In The Thrill of Orthodoxy, Trevin Wax turns the tables on those who believe Christian teaching is narrow and outdated. Returning to the church's creeds, he explains what orthodoxy is and why we can have proper confidence in it, and lays out common ways we can stray from it. By showing how heresies are always actually narrower than orthodoxy—taking one aspect of the truth and wielding it as a weapon against others—Wax beckons us away from the broad road that ultimately proves bland and boring, and toward the straight and narrow path, where true adventure can be found.
In The Thrill of Orthodoxy, Trevin Wax argues that even though Christian denominations can vary in their opinions on secondary issues, it is vital for Christians to hold fast to the orthodox tenets of Christianity. He writes about the core doctrines that Christians have held throughout the ages and in global contexts, and he compares these essentials to “load-bearing walls.” He argues that when Christians try to change these core elements of their faith to fit with modern sensibilities, they end up with something else entirely.
Wax gives examples of ways that Christians drift away from the gospel, such as avoiding hard questions, casting a sense of uncertainty over core doctrines and not just disputable matters, or caring so much about the gospel’s implications for society that the gospel itself no longer seems to matter much. He writes in a gracious way about Christians who have drifted from orthodox views, but he isn’t primarily trying to persuade them. He doesn’t engage with the whole range of arguments that they would present in response to a book like this, but focuses on people who are beginning to drift, or who are questioning why theological convictions matter.
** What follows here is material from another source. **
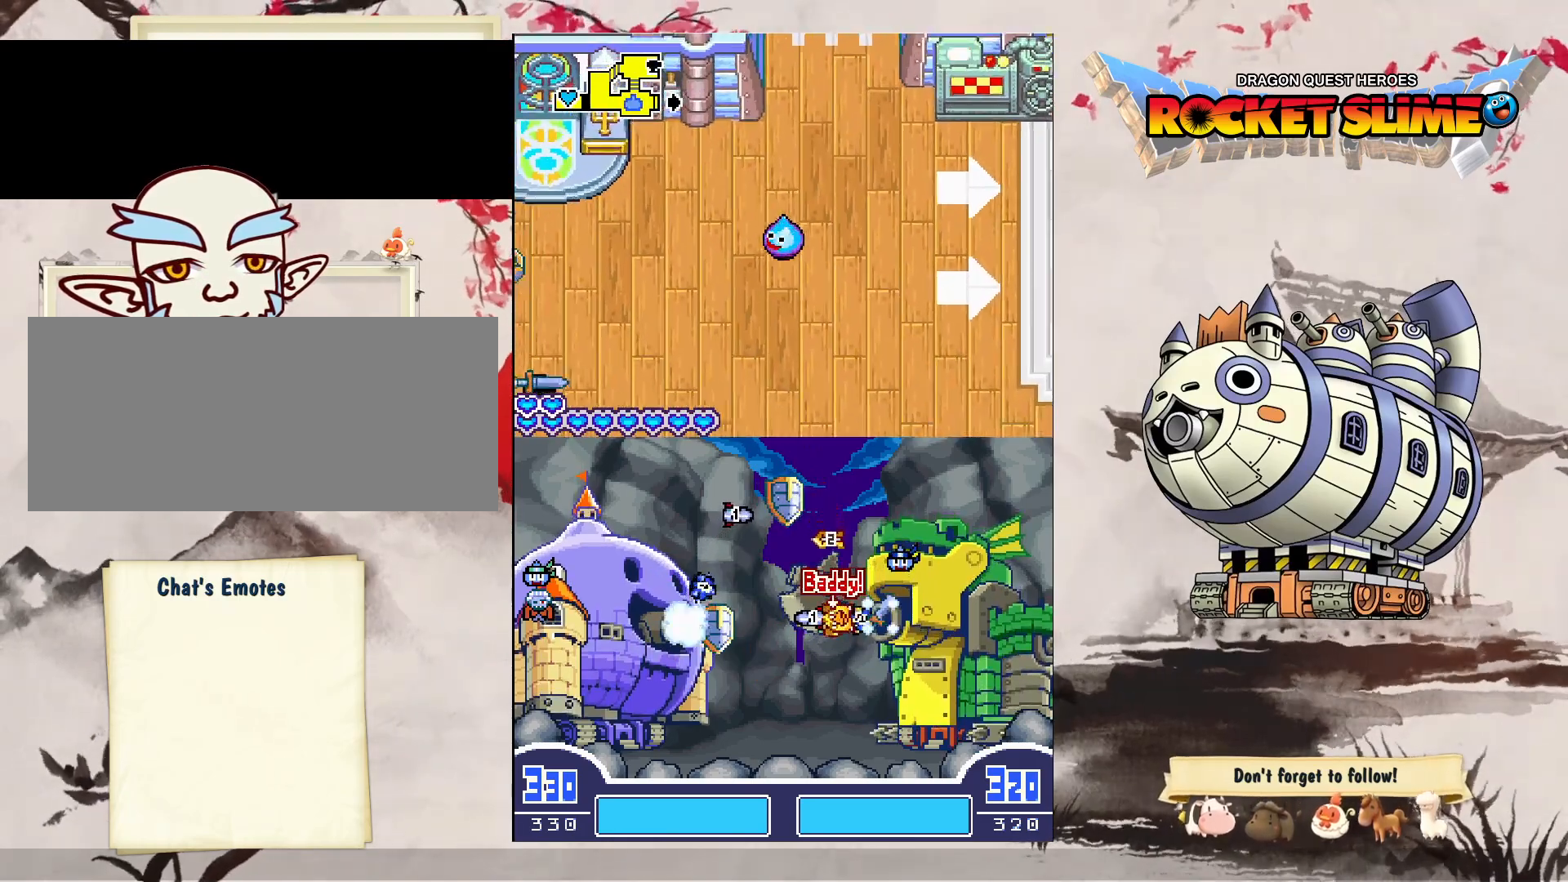
{"dt_ms": 500, "buttons": ["DPAD_UP"], "left_stick": "center", "right_stick": "center", "events": []}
Wax argues that God’s relational nature is precisely why theology matters so much. These aren’t just abstract propositions that educated people like to argue over. An accurate understanding of the living God is at stake, and because it matters for us to truly know and understand God, we should care about it when people misrepresent Him. Wax rightly challenges those who argue for argument’s sake, or who care so much about specific doctrines that they neglect others, but he argues well for why theology is essential to our faith. I had mixed feelings about some elements of this book, including the analogies about knights and warfare that would carry baggage about the Crusades for many readers, but I found the book very insightful and enjoyed it overall.